By Jack Queen
(Reuters) – A Connecticut jury began its third day of deliberations on Wednesday to decide how much conspiracy theorist Alex Jones must pay families of victims of the 2012 Sandy Hook Elementary School mass shooting for falsely claiming that the massacre was a hoax.
Closing arguments concluded last Thursday in Waterbury, Connecticut, not far from where a gunman killed 20 schoolchildren and six staff members in the town of Newtown.
Jones claimed for years that the massacre was staged by the government as part of a plot to take away Americans’ guns.
In August, another jury found Jones and his company must pay $49.3 million to Sandy Hook parents in a similar case in Austin, Texas, where his Infowars website is based.

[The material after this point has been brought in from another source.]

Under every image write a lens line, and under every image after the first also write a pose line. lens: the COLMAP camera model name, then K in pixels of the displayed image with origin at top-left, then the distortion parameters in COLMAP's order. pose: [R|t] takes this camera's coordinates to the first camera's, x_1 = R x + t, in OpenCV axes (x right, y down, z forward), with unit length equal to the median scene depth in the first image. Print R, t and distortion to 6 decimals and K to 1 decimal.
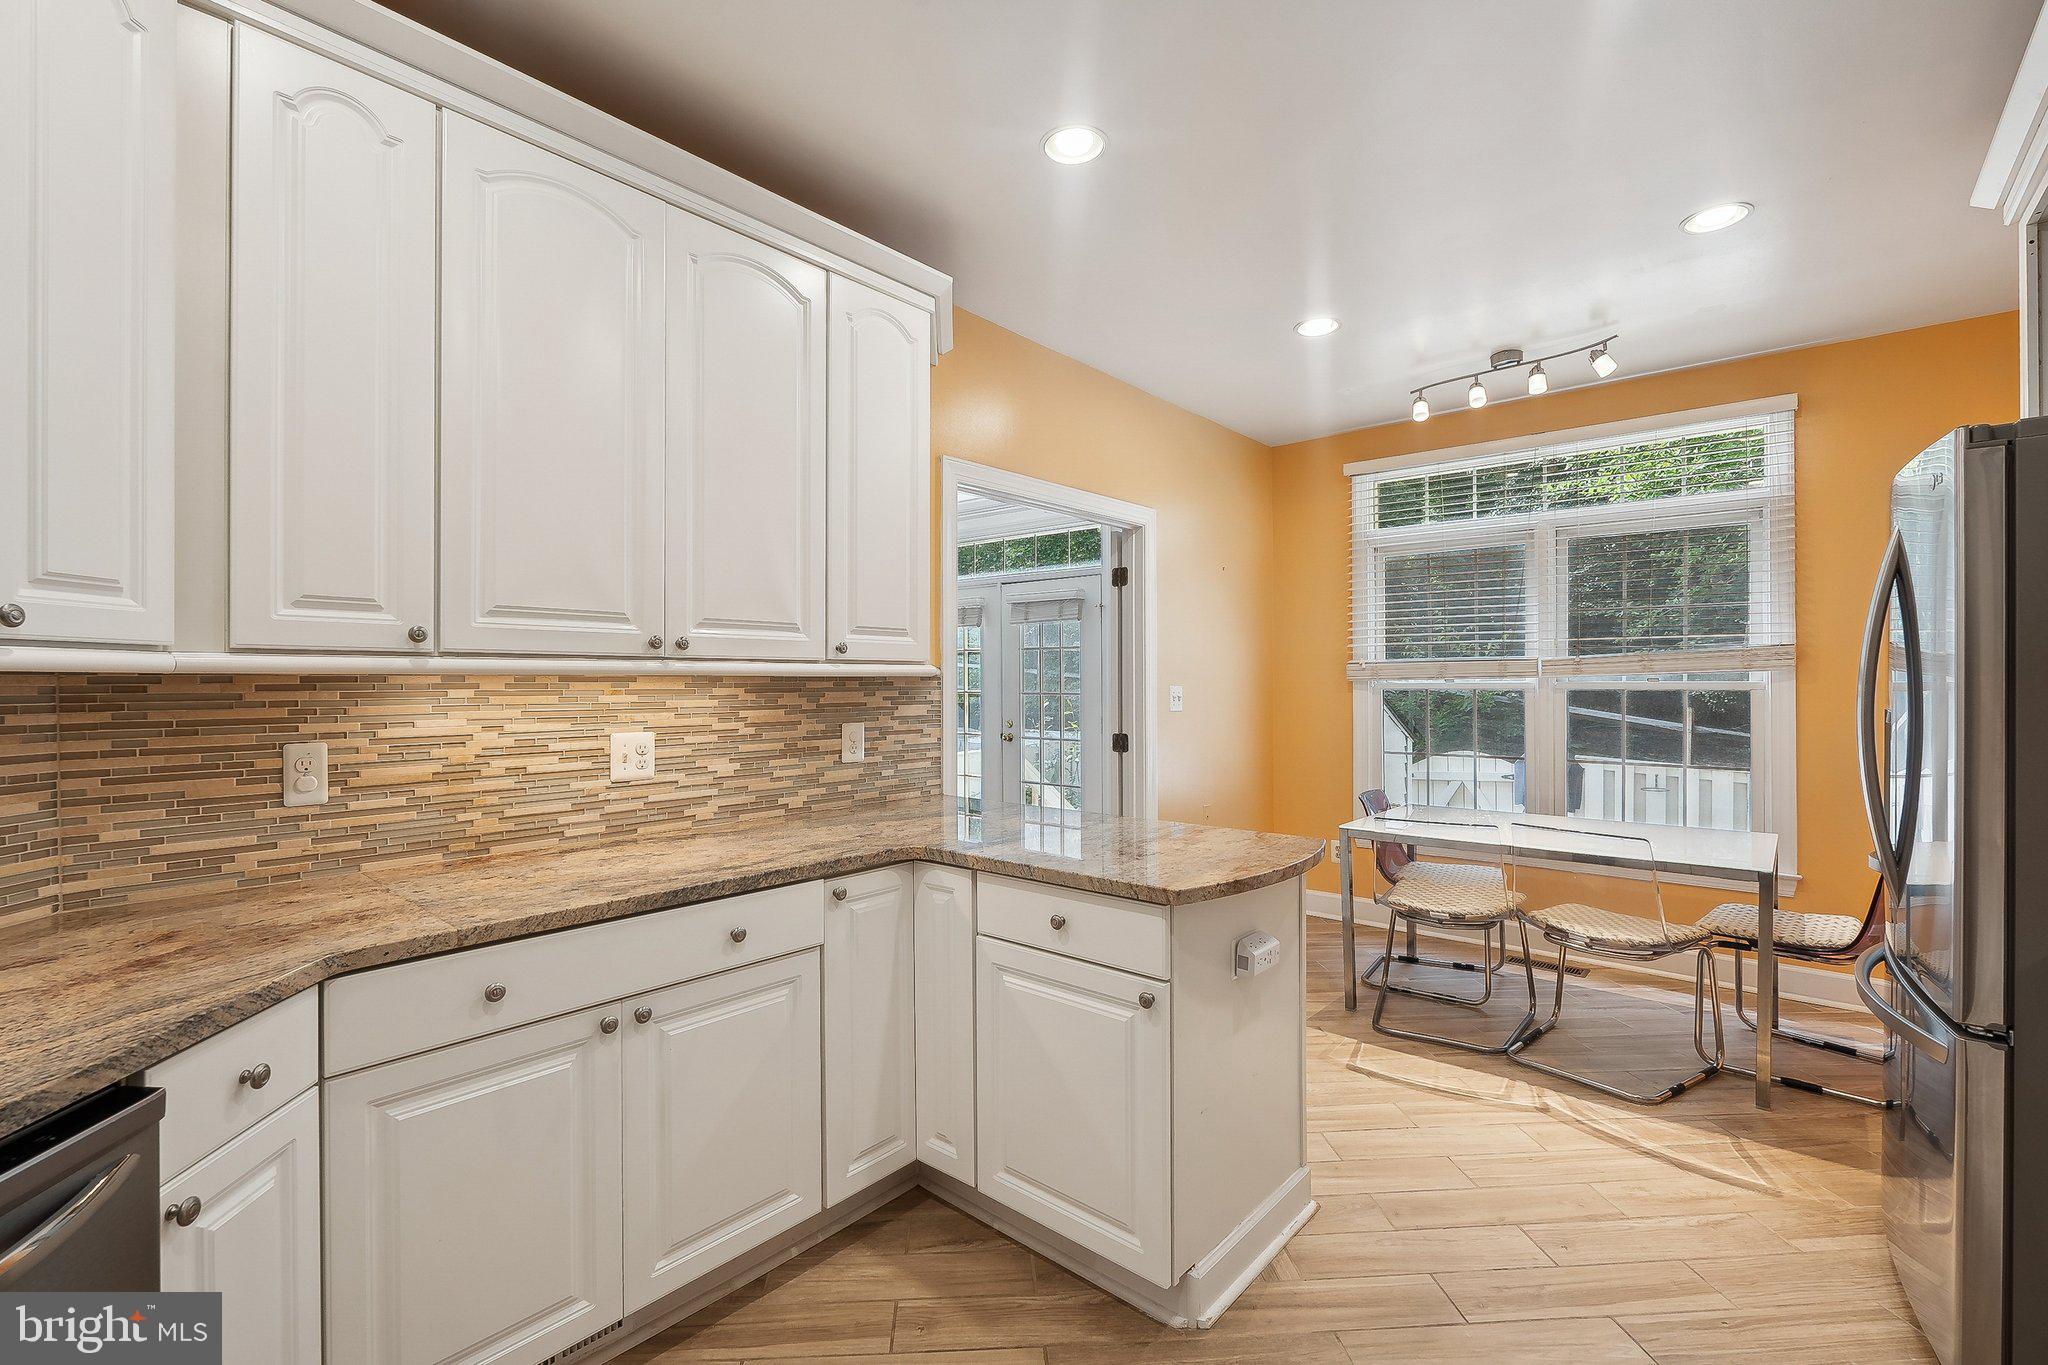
lens RADIAL K [[899.9, 0, 1034.4], [0, 899.9, 688.3], [0, 0, 1]] dist [-0.006318, 0.000599]
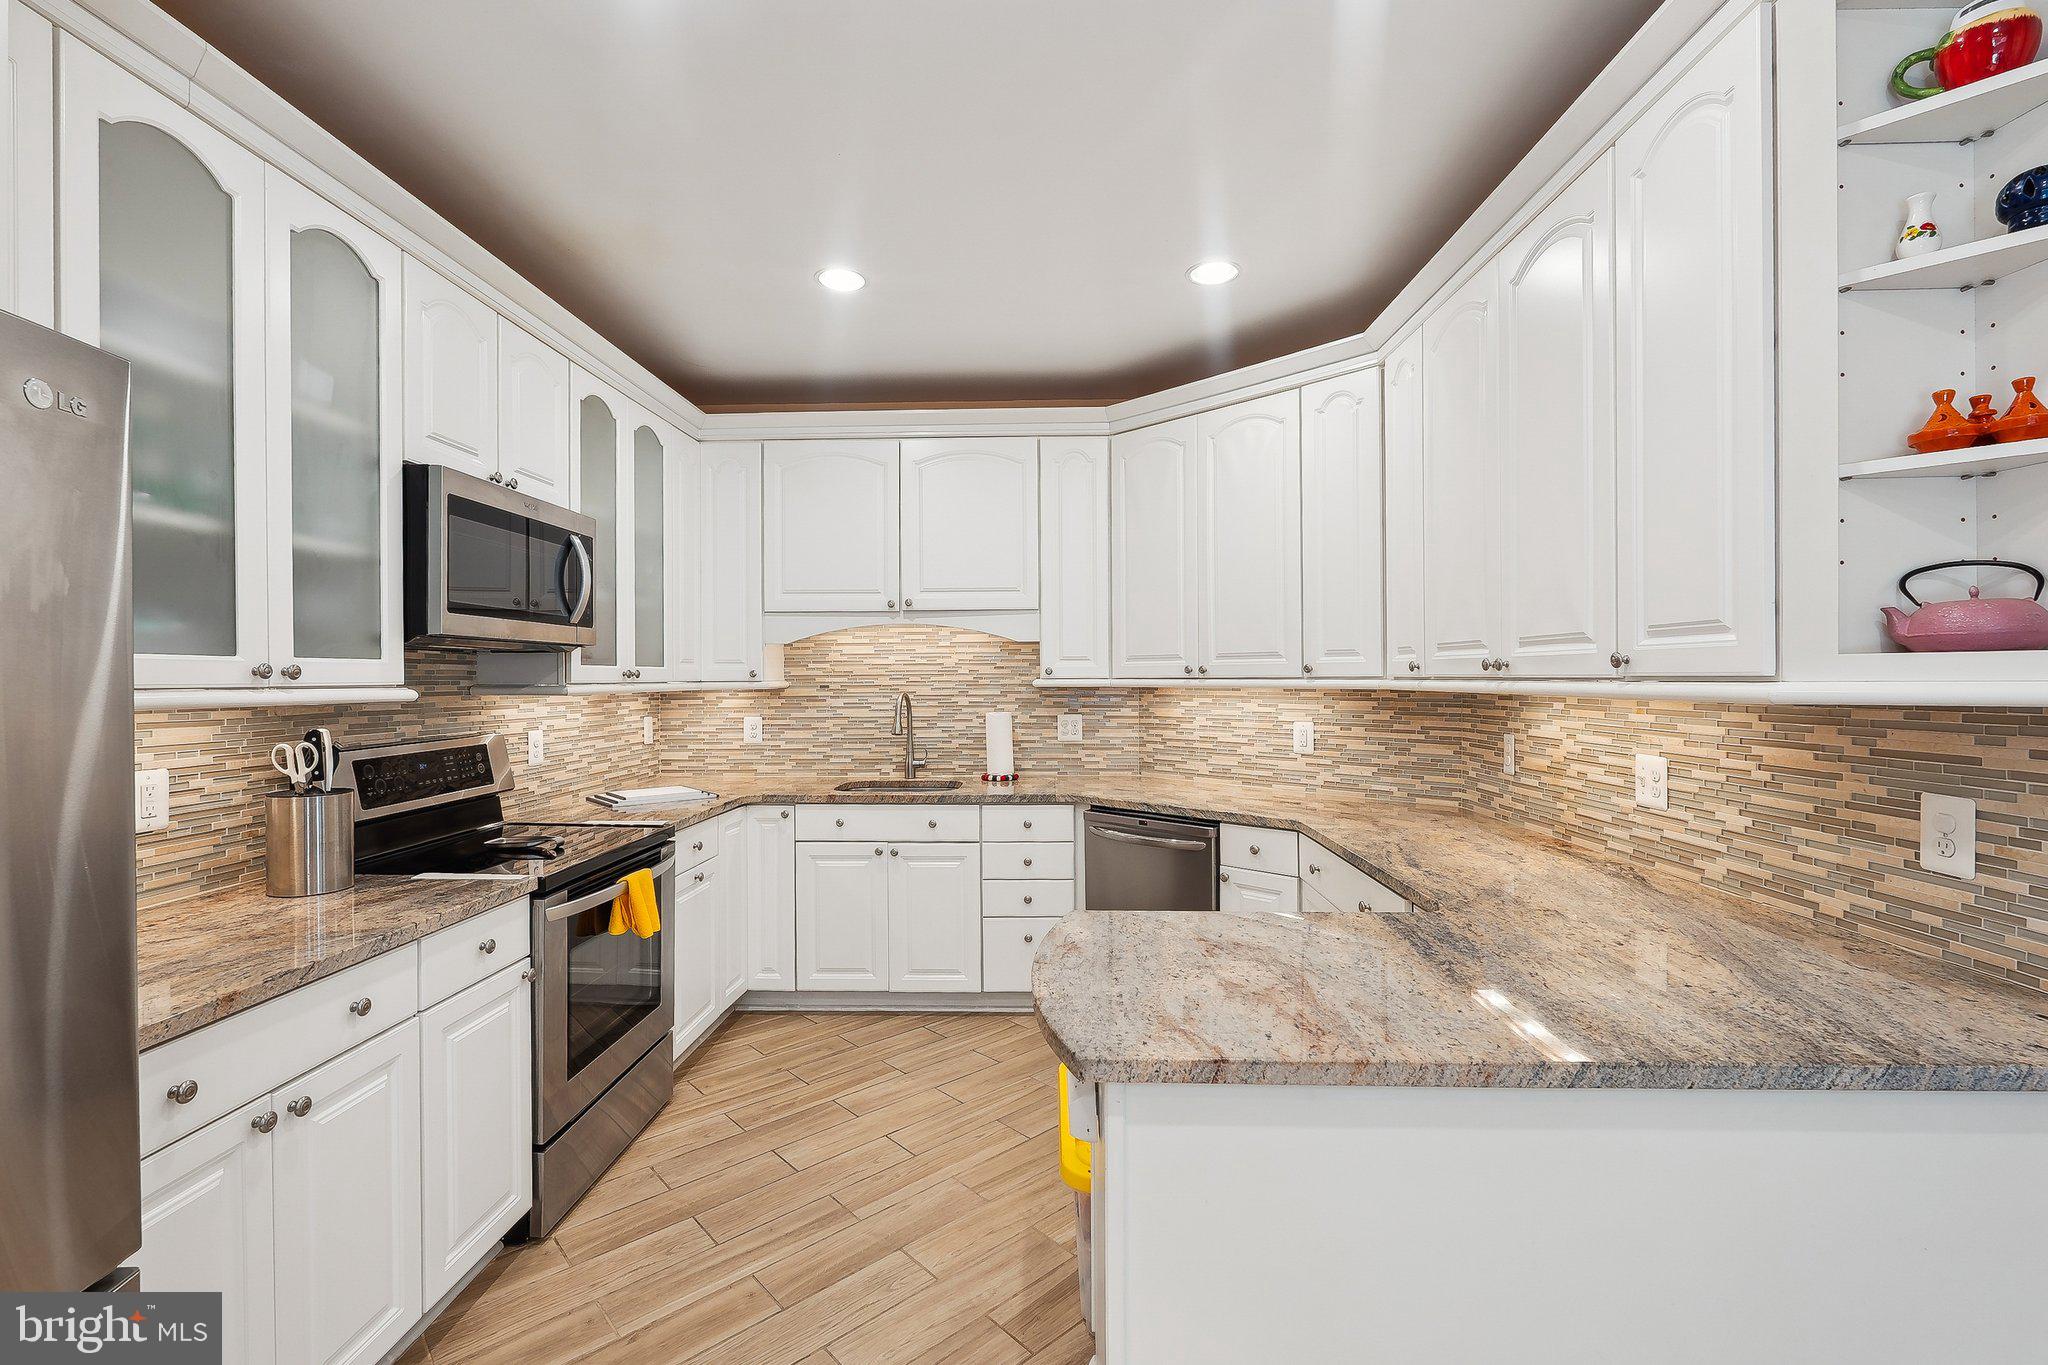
lens RADIAL K [[899.9, 0, 1034.4], [0, 899.9, 688.3], [0, 0, 1]] dist [-0.006318, 0.000599]
pose [[-0.776572, -0.002656, -0.630023, 0.584556], [-0.019881, 0.999596, 0.020291, -0.024368], [0.629715, 0.028283, -0.776311, 1.231714]]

Lawyers for the families of eight Sandy Hook victims in the Connecticut case said Jones and his company, Free Speech Systems LLC, cashed in for years on lies about the shooting, which drove traffic to his Infowars website and sales of products there.
Jones, who has since acknowledged the shooting occurred, also testified, railed against his “liberal” critics and refused to apologize to the families.
Jones was not permitted to dispute his liability for damages in the case after Judge Barbara Bellis issued a default judgment last year because he repeatedly failed to comply with court orders.